■ **What to do**: Reproduce the lines from the one containing "you can also write your" through the one containing "tablet_android", leaving out the pictures.

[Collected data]

-----

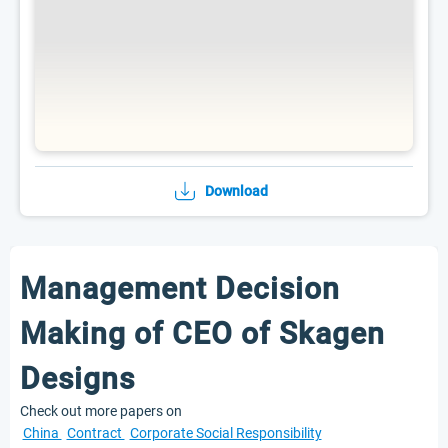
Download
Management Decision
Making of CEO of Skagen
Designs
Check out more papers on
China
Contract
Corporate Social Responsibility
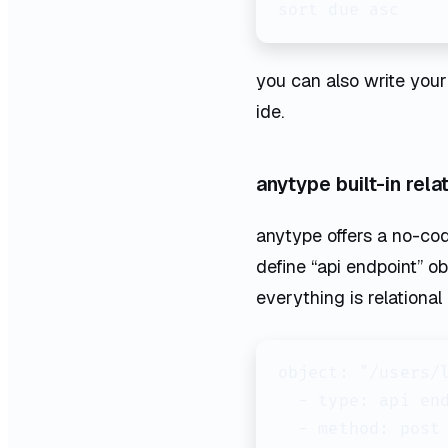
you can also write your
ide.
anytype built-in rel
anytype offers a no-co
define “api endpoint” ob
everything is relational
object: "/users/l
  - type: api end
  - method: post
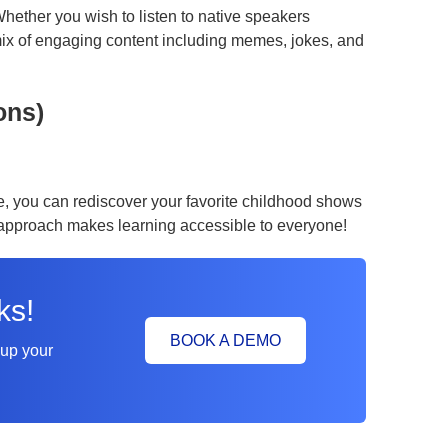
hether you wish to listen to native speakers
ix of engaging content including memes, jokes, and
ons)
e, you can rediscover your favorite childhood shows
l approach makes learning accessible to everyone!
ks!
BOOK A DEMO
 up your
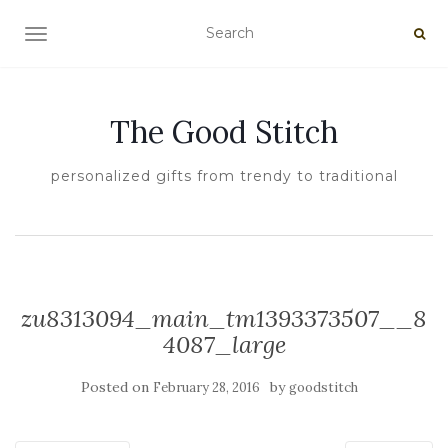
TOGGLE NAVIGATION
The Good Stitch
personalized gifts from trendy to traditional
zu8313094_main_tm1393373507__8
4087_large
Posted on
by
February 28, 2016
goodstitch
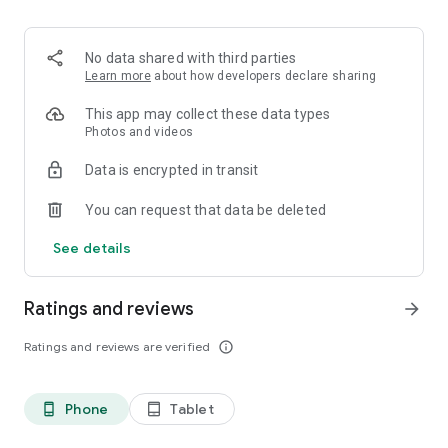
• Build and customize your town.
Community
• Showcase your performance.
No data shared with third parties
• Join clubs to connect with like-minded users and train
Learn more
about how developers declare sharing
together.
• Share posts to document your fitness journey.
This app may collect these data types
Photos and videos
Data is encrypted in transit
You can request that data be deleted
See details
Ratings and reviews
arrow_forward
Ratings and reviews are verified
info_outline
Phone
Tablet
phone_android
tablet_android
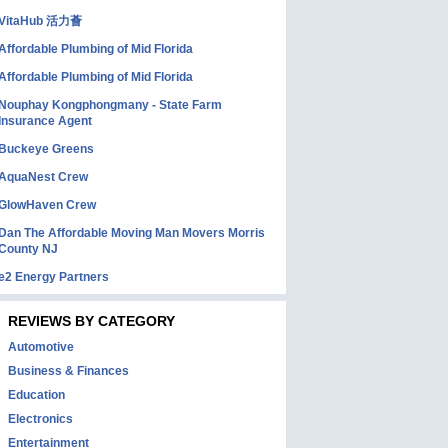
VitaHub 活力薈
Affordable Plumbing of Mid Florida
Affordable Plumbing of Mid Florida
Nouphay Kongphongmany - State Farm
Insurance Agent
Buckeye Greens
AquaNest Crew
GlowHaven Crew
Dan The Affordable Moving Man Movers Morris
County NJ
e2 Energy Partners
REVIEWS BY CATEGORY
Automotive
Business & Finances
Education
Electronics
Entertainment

-----

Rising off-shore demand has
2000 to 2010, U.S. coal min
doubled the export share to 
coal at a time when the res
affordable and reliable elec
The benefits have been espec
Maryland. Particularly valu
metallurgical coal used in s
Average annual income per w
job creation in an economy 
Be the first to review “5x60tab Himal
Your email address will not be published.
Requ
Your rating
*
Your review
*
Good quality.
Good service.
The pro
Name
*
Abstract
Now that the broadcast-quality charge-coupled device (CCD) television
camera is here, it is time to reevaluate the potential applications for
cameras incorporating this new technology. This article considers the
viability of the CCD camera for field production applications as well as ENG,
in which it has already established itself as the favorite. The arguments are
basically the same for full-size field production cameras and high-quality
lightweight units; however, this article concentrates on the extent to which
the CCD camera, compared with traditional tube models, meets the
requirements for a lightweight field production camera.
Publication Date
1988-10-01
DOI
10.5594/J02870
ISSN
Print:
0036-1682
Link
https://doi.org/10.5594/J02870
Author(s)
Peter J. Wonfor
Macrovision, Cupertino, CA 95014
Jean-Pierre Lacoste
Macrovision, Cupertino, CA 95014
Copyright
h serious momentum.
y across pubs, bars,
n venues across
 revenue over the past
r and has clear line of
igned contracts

-----

■ **Task solution**:
you can also write your
ide.
anytype built-in rel
anytype offers a no-co
define “api endpoint” ob
everything is relational
object: "/users/l
  - type: api end
  - method: post
hether you wish to listen to native speakers
ix of engaging content including memes, jokes, and
ons)
e, you can rediscover your favorite childhood shows
l approach makes learning accessible to everyone!
ks!
BOOK A DEMO
 up your
TOGGLE NAVIGATION
The Good Stitch
personalized gifts from trendy to traditional
zu8313094_main_tm1393373507__8
4087_large
Posted on
by
February 28, 2016
goodstitch
• Build and customize your town.
Community
• Showcase your performance.
No data shared with third parties
• Join clubs to connect with like-minded users and train
Learn more
about how developers declare sharing
together.
• Share posts to document your fitness journey.
This app may collect these data types
Photos and videos
Data is encrypted in transit
You can request that data be deleted
See details
Ratings and reviews
arrow_forward
Ratings and reviews are verified
info_outline
Phone
Tablet
phone_android
tablet_android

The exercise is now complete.